EXERCISE PROMPT:
Your answer should be one number: the count of lines in these entries that hold the word "imgpoints".

[Collected data]

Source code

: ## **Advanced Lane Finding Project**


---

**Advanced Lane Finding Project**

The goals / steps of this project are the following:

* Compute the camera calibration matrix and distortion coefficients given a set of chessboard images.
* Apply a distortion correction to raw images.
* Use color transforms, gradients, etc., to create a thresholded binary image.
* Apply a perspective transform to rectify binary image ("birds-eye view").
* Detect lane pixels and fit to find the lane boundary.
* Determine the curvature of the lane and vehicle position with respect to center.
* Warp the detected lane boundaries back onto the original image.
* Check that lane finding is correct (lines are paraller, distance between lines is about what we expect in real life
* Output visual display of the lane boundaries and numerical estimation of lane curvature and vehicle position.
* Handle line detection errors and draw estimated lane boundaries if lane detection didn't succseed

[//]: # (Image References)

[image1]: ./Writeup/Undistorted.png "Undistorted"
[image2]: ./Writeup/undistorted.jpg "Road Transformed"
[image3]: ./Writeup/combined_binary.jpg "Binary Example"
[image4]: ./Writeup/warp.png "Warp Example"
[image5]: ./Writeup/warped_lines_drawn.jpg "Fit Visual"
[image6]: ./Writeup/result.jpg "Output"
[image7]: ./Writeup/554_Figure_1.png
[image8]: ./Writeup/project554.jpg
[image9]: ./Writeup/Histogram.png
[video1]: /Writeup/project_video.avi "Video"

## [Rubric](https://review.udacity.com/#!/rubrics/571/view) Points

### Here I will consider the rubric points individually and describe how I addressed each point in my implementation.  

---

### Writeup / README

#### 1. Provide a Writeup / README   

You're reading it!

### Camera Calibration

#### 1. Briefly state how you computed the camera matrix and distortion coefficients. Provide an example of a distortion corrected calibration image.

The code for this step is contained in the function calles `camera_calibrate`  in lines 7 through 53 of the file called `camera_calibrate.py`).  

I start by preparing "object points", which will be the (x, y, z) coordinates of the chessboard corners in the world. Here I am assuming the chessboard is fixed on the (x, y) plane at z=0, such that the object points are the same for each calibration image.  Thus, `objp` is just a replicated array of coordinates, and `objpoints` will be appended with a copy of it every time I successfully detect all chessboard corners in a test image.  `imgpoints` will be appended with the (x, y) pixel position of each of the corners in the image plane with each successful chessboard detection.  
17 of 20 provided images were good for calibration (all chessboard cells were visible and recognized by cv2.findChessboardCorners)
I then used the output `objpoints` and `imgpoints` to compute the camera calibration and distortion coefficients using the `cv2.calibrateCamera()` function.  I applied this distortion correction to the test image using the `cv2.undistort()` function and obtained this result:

TASK RESPONSE:
2